TASK DESCRIPTION: Write the next part of the blog post on multilevel caching strategy, picking up right after its final sentence.

== PROVIDED PASSAGE

Multilevel Caching Strategy
Posted by John Kleijn • Saturday, May 24. 2008 • Category: PHPWhether you're running your application as daemon or your using a caching server, homebrew (in that case you probably want to use the shmop extension, which will save you the trouble of creating a PHP script daemon) or third party such as Memcached, there is a limit to the amount of memory you can use.
You may want to cache some items practically indefinitely, like keeping a visitor's session for 6 months. Keeping the session in memory for that time is of course ludicrous. Also, should your daemon handling caching crash, or need a reboot, bye bye data. The solution to this is to implement multilevel caching strategy.
Take a look at the following sequence diagram, which illustrates getting an (old) item from cache.

If you know your Design Patterns, you'll recognize a tiny Chain of Responsibility pattern in this example. In essence, we compose a chain of two objects, breaking on the first object that can handle the request. If you look near the bottom of the diagram, you'll notice that after retrieving an item, it is moved to the top of the chain. This done under the assumption that the item will be used more often in this time frame. The item is placed at the top of the stack of the first cache, and will continue to placed there by the top level cache, each time it gets accessed. The stack has a fixed length, so adding new items to it will pop off the least frequently used. The handler will then put it in the next cache in the chain. This is a crude implementation of the LFU (Least Frequently Used) strategy, which doesn't work.

====
== INPUT DATA

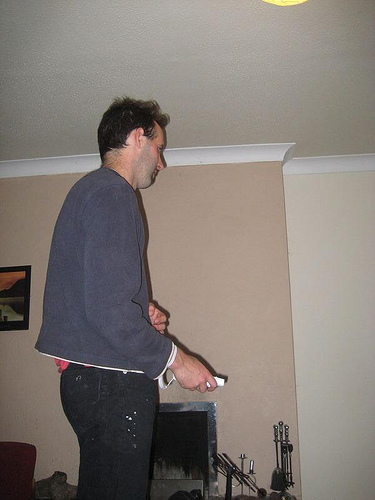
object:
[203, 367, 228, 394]
controller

====

REPLY TO THE TASK:
Hold on, did he say "which doesn't work"? Yes, I did. The problem with this approach is that once the top level is full, every new addition to it will cause both a get and a put operation. With a three level (or more) cache, you risk cascading put operations. There is no solution to this in a single-threaded environment (that I can think of), other than being lenient with the amount of space the top level cache can use, and let garbage collection 'enforce' the limit. That means we no longer have a hard limit, but it also means our caching mechanism is as fast as it possibly can be. It's still risky, especially running an application daemon. The following implementation should be regarded as 'food for thought', nothing more, nothing less.
To illustrate the massive difference between caching in memory and caching in files, here are some test results of the two:
Average time to complete 'get' (500 subsequent tests)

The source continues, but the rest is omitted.